The effect is even stronger among white voters, who already tend toward Trump. Even a bit of distance matters: Trump wins by 9 points among white likely voters who live within two hours of their childhood home, but by a whopping 26 percent among whites who live in their hometown proper.
“Whites who were born in their hometowns and never left are really strong Trump supporters,” said Daniel Cox, PRRI’s director of research. “If you’re raised in a more culturally conservative area and you never leave, chances are that you’re going to be a bit more insular. I think among those kind of folks, there’s an appeal that Trump is hearkening back.”
While Trump often talks about bringing manufacturing jobs back and restoring American dominance in the world, he paradoxically fares best among communities that haven’t yet been adversely affected by globalization. His supporters live in towns that are somewhat better off than average (Trump has more votes than Clinton does among people making between $50,000 and $100,000) and racially homogenous.
I’ve written before about the “hope gap” that separates the two candidates’ camps; this new data adds a local dimension. Might Trump voters be motivated by the fear of change in their own communities—towns they’ve grown up with—and thus vote for a candidate promising to set the clock back?
April, 30, has lived in Winthrop Harbor, Illinois, her entire life. It’s a small suburb north of Chicago, snug against Lake Michigan and the border with Wisconsin. April says she had a good childhood, but she’s concerned about the direction her neighborhood has taken in the past decade or so.

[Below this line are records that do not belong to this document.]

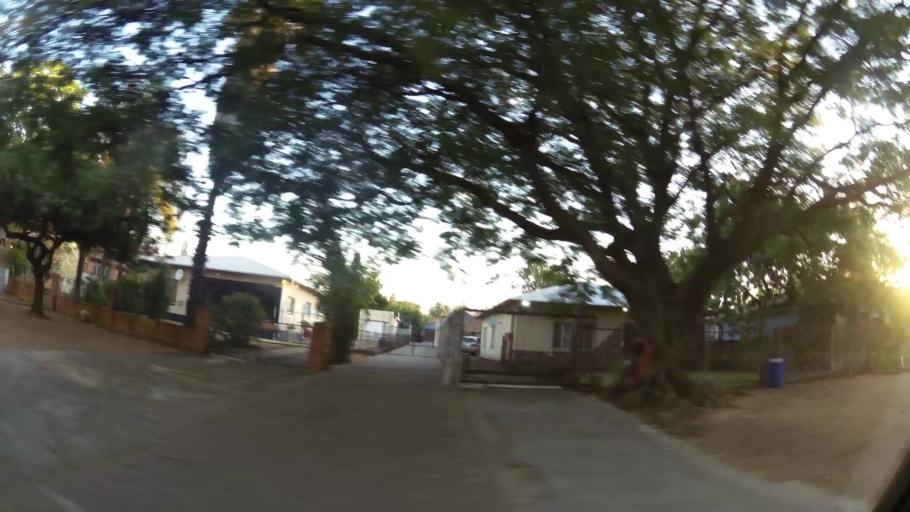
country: ZA
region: North-West
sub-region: Bojanala Platinum District Municipality
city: Rustenburg
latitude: -25.6708
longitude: 27.2280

“We’re a working-class neighborhood—nobody’s well off, nobody is in poverty,” she said. “But once I hit my teenage years … our neighborhoods went to crap.” She blames the change on an influx of residents from Chicago, who are mostly black, and is considering moving farther north.
“I don’t want to be offensive, but... I feel as though Democrats have kept the poverty, especially in my area, it’s mostly the black community. They like having them there. The black community has been voting for them for, gosh, 50-something years? And there’s more people on welfare. And those are the areas that are bad, I’ve seen it firsthand,” she said.
David, 72, has similar concerns about his hometown of Dubuque, Iowa. “You go down the street, you look at these homes—they were nice-looking homes, and they ain’t worth a rat’s ass now,” he said. “We had a mayor that welcomed 500 families of blacks from Chicago and Detroit. Now don’t get me wrong, there are some good ones, but mainly all we got is them turning up in the paper, stealing something, shooting somebody. Gangs are fighting.”
That a 30-year-old and a septuagenarian from two different states could have much the same opinion about their communities says a fair amount about Trump’s expert (or more likely, innate) targeting: He appeals to folks who believe their communities are being taken away from them. It cannot be left unsaid that most of these people are white, and the people moving into their hometowns are not.